Given the differential findings and constructs of physical activity (exercise) and sedentary behavior, it has been posited that inactivity physiology (e.g., the investigation of cellular signals and physiological responses in relation to prolonged sitting and other sedentary behaviors) needs to be considered independent of physical activity [52]. For example, Blanc [62] showed a reduced sensitivity to leptin and insulin with physical inactivity despite no changes in body weight in humans. In addition, lipoprotein-lipase, an important enzyme for lipid metabolism, has been shown to be reduced following prolonged sedentary behavior [62]. This in turn could increase the risk for metabolic diseases like obesity or type 2 diabetes. Even though the research on sedentary behavior is less extensive than that for physical activity, it could be argued that sedentary behavior, just like physical activity, is influenced by environmental and biological constraints. The previously discussed physiologic adaptations in utero and during early childhood could therefore not only influence physical activity, but also sedentary behavior.

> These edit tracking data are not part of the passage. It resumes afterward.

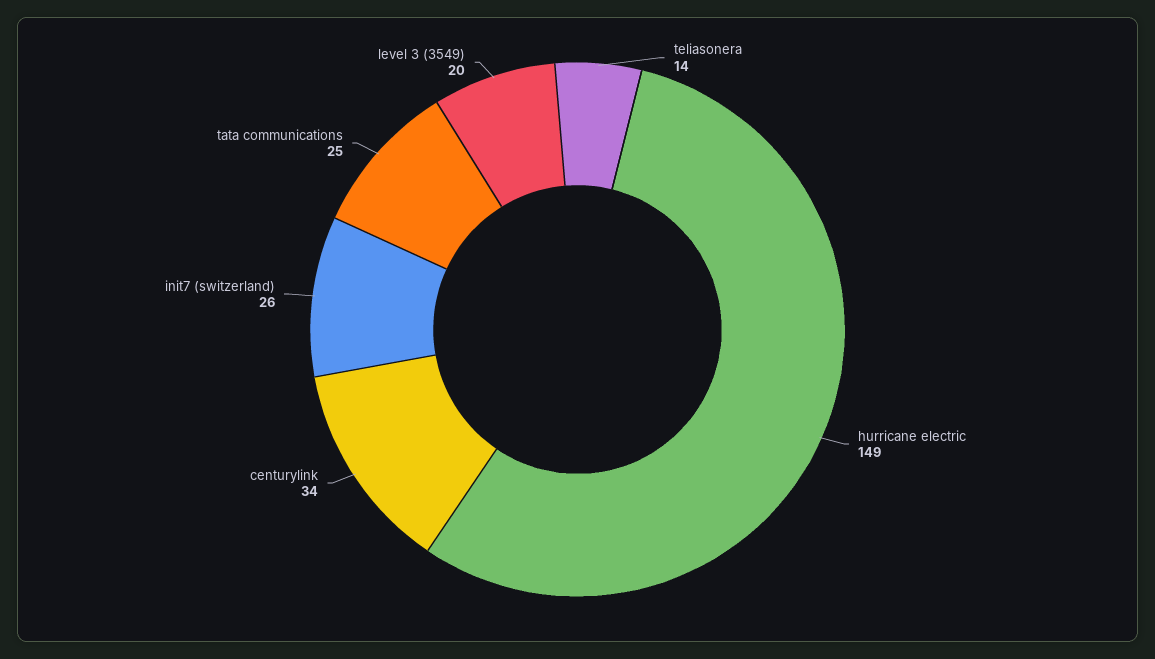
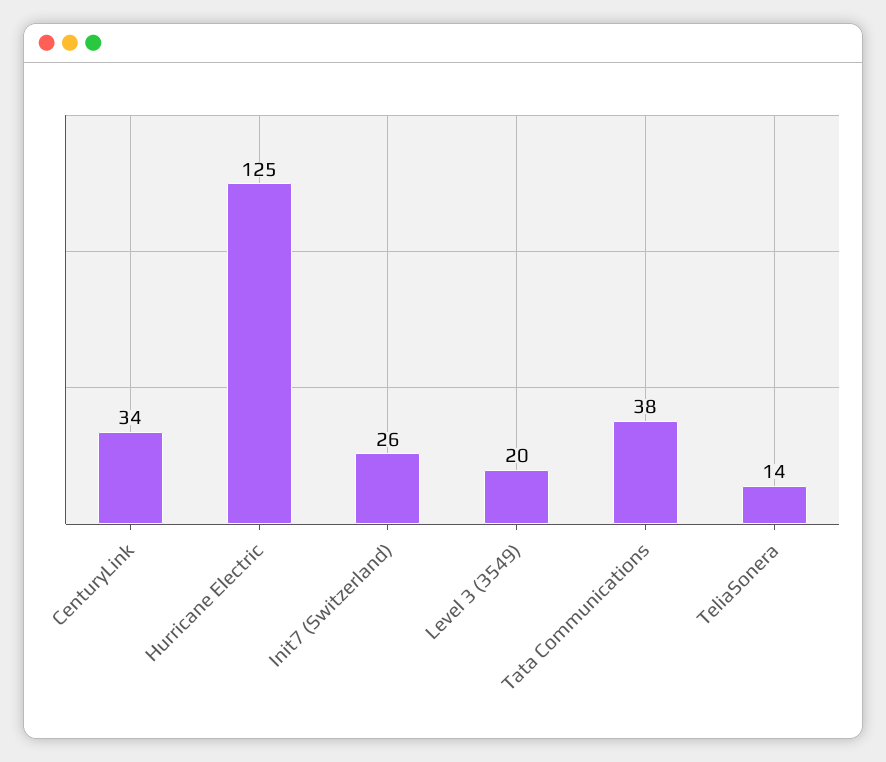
  {
    "teliasonera": 14,
-   "hurricane electric": 149,
+   "hurricane electric": 125,
    "centurylink": 34,
    "init7 (switzerland)": 26,
-   "tata communications": 25,
+   "tata communications": 38,
    "level 3 (3549)": 20
  }

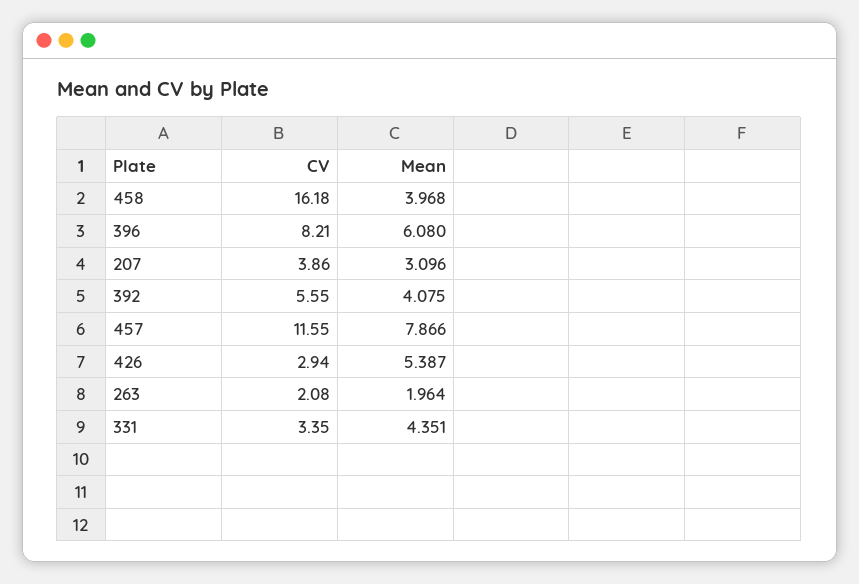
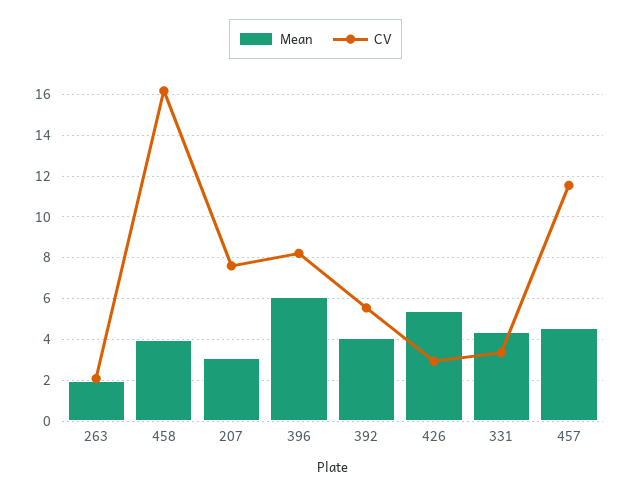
  {
    "CV": {
      "458": 16.18,
      "396": 8.21,
-     "207": 3.86,
+     "207": 7.5,
      "392": 5.55,
      "457": 11.55,
      "426": 2.94,
      "263": 2.08,
      "331": 3.35
    },
    "Mean": {
      "458": 3.968,
      "396": 6.08,
      "207": 3.096,
      "392": 4.075,
-     "457": 7.866,
+     "457": 4.5,
      "426": 5.387,
      "263": 1.964,
      "331": 4.351
    }
  }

Finally, it should also be considered that despite using objective measurements for physical activity, total energy expenditure and nutritional intake were not assessed in either of the two cohorts used in this paper. These, however, are important factors when examining body weight. Interestingly, differences in physical activity levels among SES groups when controlling for BMI remained significant when examining frequency and intensity (accelerometry) while differences in physical activity were no longer significant when only frequency (pedometer) was considered. Another aspect is the different sample size of the study, which did not allow for creating similar SES groups. In addition both studies had a cross-sectional design. Further, it can be argued that SES was determined by household income alone with no information on the size of the household income. Braveman et al. [63] suggest using a variety of components to assess SES including income, wealth, education, occupation, and neighborhood socioeconomic characteristics. When examining the available data on parental education in relation to household income in both cohorts a significant positive relationship between household income and educational level was shown, which supports the use of household income as a single indicator to determine SES. In addition previous studies have shown a strong relationship between physical activity levels or sedentary behavior and household income [10, 12].

Conclusions

In summary, the results show that low SES children are likely to display lower physical activity levels, engage in more sedentary activities and have a higher BMI. Although differences in physical activity were no longer present when controlling for BMI, results for sedentary behavior were not altered after adjusting for BMI. Results of the current study emphasize that physical activity during childhood and adolescence is a complex, multi-factorial phenotype. SES seems to be one aspect related to physical activity and sedentary behavior. BMI, however, is also correlated with SES so untangling these associations is complicated. It is, therefore, important that the interaction between various risk factors related to cardiovascular disease are considered in further examining the problem of health behavior in low SES youth. Longitudinal studies are needed to provide a better understanding of the causal relationship between SES, BMI, sedentary behavior and physical activity during childhood which could contribute to a higher success-rate of interventions. Regardless of the causal pathway, this study shows the importance of targeting low SES youth in intervention programs to enhance health behaviors. Future studies should also consider biological aspects like the pre-natal environment and maternal behavior as well as post-natal influences on physical activity and inactivity. Due to the complex interaction of constraints mentioned in this paper it is important to consider a variety of covariates whenever physical activity and/or sedentary behavior are examined.